TEXT SECTION:
↓

No i have not molded the sub yet, i have been looking for a good online program to use. I run Linux and have not found software that will run on linux yet that is good.


----------



## XtremeRevolution (Jan 19, 2012)

rhodges28 said:


> No i have not molded the sub yet, i have been looking for a good online program to use. I run Linux and have not found software that will run on linux yet that is good.


You won't find many applications that will. It would be much, much easier for you if you just found a computer with Windows on it. The modeling I do (for free by the way - http://www.cruzetalk.com/forum/36-electronics/6206-xtremerevolutions-sub-boxes-baffles.html) applies a cabin gain simulation to the frequency response, so you can get a useful depiction of how the sub will sound in your car. You aren't likely to find anything else out there that does this, let alone on Linux.


----------



## rhodges28 (Jun 6, 2011)

Now im confused i went here Speaker Enclosure Volume Calculator i saw this in that post and used that online calculator, based on this fs as 34.99 and then the qes .975 the calculator told me that subwoofer is better in a sealed box. My work laptop runs windows im going to boot it up and grab that program you mentioned and go through it. That does not seem right. But i will keep reading, i have read everything on your site and now have a better understanding of what I need to do.

↑

INFORMATION SUPPLIED:
↓

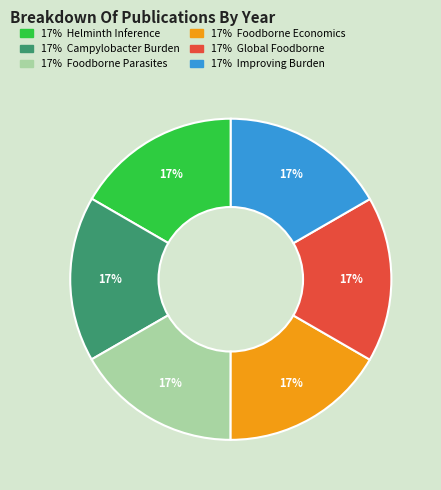

Is there a majority slice in this chart?

No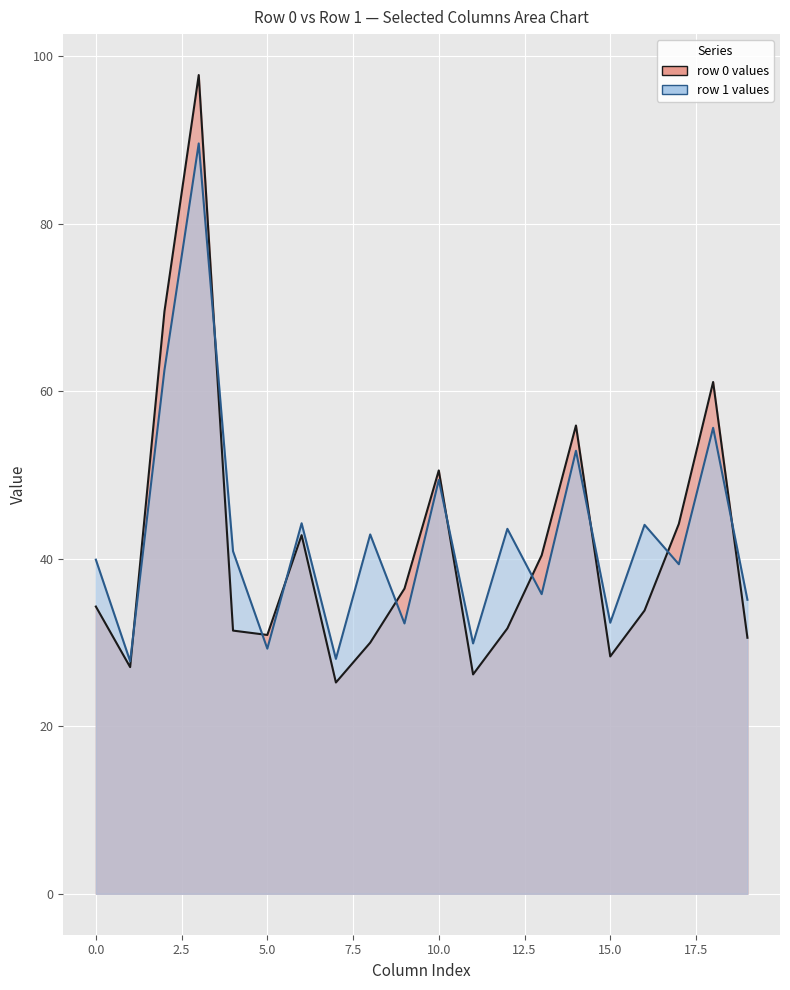

What is the value of the col_4 point at the 2nd from the left?

40.9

↑

LIST OF TASKS:
1: Using the forum thread on subwoofer modeling, decide whether each statement agrees with it, answering yes or no and quoting the deciding words: (a) the modeling described in the reply applies a cabin gain simulation to the frequency response; (b) the online calculator recommended a ported box for the subwoofer; (c) the poster's work laptop runs Linux.
2: Write out the part of the forum thread on subwoofer modeling starting at "You won't find" and ending at "(Jun 6, 2011)".

EXPECTED OUTPUTS:
1:
(a) Yes: "applies a cabin gain simulation to the frequency response"
(b) No: "the calculator told me that subwoofer is better in a sealed box"
(c) No: "My work laptop runs windows"

2:
You won't find many applications that will. It would be much, much easier for you if you just found a computer with Windows on it. The modeling I do (for free by the way - http://www.cruzetalk.com/forum/36-electronics/6206-xtremerevolutions-sub-boxes-baffles.html) applies a cabin gain simulation to the frequency response, so you can get a useful depiction of how the sub will sound in your car. You aren't likely to find anything else out there that does this, let alone on Linux.


----------



## rhodges28 (Jun 6, 2011)